5 Brain-Based Classroom Strategies to Boost Student Learning
After your students take a test, have you ever heard them say things like:
“I knew the answers, I just couldn’t think of them!”
“I studied for hours and hours – why didn’t I do better?”
“Why didn’t you ask the right questions, the ones I knew the answers to?”
If you have, you’re not alone. The good news is there are ways to help students remember more of what they learn in class. The secret is this: When it comes to learning and retention, easier isn’t always better. In fact, making studying a bit more difficult can often lead to better outcomes for students.
Studies show that if we want to improve student learning, we need to challenge learning. This concept is known as “desirable difficulty.” Introducing challenge into the learning process leads to long-term retention, whereas easier strategies such as traditional highlighting and re-reading typically only boost learning short-term. Given how many students rely on these easier study methods, it’s no wonder so many of them struggle to retain content knowledge!
One way teachers can increase challenge and boost learning is by increasing the amount of “retrieval practice” they use in the classroom. Retrieval practice is any activity that requires students to “call information to mind” – or recall information from memory – in order to “make it stick.” When teachers ask students to retrieve information (even information they think they have already learned) they often struggle to recall the answer. It is this struggle that leads to greater learning as students exercise and strengthen memory. So, the more we engage students in retrieval throughout a unit (or for as long as we want them to retain the information) – the more likely they are to the remember it long-term.
If you have students who struggle to retain content knowledge or need new ways to study beyond re-reading and reviewing notes, try these strategies:
5 Classroom Activities to Increase Retention and Boost Learning
1. Brain Dumps: Pause during your lesson or lecture, ask students to write down as much as they can remember from the current lesson, and then continue. That’s it! Research shows this recall activity boosts students’ learning, organization of knowledge, and inferential reasoning.
2. Two Things: A quicker version of a Brain Dump, pause during your lesson or lecture and ask students to write down two things in response to a specific prompt, such as what are two things you have learned so far? What are two examples from your own life that relate to today’s lesson? Then continue.
3. Retrieve-Taking: This activity replaces traditional notetaking when you are reading together as a class; you can also teach students to do this on their own. In retrieve-taking, students listen first (or read a few pages) without writing anything down.
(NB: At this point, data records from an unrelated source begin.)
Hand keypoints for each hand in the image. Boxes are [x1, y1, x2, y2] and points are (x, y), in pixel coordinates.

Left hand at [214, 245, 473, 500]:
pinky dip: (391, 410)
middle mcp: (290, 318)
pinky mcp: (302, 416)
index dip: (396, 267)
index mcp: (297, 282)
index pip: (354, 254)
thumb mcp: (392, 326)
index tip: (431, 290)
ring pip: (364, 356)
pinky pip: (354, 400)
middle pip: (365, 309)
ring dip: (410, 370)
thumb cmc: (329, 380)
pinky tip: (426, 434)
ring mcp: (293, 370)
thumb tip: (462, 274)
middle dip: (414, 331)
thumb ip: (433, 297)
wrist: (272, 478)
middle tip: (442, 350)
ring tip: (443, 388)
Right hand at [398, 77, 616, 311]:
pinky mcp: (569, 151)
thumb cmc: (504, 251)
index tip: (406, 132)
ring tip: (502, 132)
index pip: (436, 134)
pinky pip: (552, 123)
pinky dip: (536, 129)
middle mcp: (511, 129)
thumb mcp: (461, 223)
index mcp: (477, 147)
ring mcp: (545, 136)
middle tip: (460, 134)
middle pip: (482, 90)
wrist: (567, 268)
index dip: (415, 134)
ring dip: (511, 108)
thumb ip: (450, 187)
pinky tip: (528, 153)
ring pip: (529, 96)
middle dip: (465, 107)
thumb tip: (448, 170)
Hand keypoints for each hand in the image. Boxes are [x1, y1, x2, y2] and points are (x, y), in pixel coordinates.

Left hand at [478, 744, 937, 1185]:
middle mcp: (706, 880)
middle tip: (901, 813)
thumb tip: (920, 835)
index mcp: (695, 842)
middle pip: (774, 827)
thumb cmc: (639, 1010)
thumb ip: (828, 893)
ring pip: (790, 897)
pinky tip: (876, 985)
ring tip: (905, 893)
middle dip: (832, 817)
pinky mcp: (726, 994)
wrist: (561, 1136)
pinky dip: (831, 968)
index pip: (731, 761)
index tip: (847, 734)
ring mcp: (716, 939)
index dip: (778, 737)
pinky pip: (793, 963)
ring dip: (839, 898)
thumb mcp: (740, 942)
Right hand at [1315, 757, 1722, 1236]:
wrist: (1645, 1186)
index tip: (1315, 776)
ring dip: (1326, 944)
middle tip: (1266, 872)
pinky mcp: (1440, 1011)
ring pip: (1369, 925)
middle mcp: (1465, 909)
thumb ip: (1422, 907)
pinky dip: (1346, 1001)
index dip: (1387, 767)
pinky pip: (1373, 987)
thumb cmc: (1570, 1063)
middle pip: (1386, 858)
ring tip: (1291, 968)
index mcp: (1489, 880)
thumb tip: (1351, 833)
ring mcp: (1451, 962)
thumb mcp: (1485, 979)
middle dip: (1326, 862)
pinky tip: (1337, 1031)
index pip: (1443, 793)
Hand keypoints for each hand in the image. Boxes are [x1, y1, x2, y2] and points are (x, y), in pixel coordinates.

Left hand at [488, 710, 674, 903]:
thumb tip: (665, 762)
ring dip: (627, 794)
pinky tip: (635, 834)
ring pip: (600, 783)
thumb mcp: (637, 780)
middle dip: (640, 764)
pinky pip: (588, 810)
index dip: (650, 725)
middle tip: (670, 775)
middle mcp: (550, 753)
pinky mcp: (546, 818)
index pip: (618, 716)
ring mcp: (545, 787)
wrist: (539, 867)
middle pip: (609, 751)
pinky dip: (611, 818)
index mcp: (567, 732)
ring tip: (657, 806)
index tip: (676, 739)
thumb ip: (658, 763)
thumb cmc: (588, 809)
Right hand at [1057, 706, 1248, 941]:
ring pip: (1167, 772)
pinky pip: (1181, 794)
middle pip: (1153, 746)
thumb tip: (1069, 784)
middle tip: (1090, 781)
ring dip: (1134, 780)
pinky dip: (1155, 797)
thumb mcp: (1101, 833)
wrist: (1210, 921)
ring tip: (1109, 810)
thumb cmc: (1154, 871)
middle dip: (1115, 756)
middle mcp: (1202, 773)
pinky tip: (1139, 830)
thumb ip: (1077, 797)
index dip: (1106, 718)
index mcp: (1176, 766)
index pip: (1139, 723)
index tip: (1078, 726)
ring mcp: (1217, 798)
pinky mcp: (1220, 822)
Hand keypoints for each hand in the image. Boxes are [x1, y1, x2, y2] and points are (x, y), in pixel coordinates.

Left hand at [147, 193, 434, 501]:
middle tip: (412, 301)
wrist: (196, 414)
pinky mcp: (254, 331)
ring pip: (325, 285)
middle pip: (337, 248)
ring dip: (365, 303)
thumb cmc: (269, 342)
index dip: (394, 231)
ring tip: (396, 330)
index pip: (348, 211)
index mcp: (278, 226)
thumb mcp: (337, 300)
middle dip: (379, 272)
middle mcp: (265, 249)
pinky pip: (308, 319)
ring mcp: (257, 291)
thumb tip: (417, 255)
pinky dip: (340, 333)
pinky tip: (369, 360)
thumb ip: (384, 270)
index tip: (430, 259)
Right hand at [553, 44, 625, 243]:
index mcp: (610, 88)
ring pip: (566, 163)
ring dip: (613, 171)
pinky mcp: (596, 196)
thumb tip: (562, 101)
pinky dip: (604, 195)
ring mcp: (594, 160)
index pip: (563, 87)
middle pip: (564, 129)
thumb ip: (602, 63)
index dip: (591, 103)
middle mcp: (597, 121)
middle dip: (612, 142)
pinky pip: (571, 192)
Every so often, the reader pauses (or students close their books), and students write down important facts or topics they remember. This strategy encourages students to recall information (and acknowledge gaps in their knowledge), rather than just copy it verbatim from the book. They use their books to fill in missing information once their initial reading/ retrieval is complete.
4. Mini-Quizzes: Use frequent mini-quizzes to help students build knowledge over the course of a unit. Each day quiz students on 3-5 questions based on the previous day’s lesson. Go over the answers as soon as the quizzes are collected to ensure students hear the right answers. These quizzes do not have to be graded everyday (or at all), since the objective is to encourage retrieval and memory (not assess mastery).
5. Mix-It-Up: Instead of asking students, “what did we learn today (or yesterday)?” ask, “what did we learn last week?” Instead of assigning homework on a lesson you gave today, give homework on something you taught two days ago. Research shows mixing up two or more related topics (also known as interleaving) boosts learning even more!
From: Powerful Teaching: Unleash the Science of Learning by Agarwal and Bain
Tips for Success
Regardless of the retrieval strategies you choose to use, every student must participate in the action. For example, all students must write down or verbally share responses to “Two Things” in class. Calling on individual students to answer questions only increases learning for those students.
It’s also important to keep retrieval practices low-stakes and short (five minutes or less is perfect for most students) since desirable difficulties are, by definition, difficult and often lead to more incorrect answers. Short practices make the work feel more manageable for students and make it easier for you to keep students focused on the long-term gains they will see. Even adding a few additional opportunities for retrieval practice each week can make a big difference in student learning!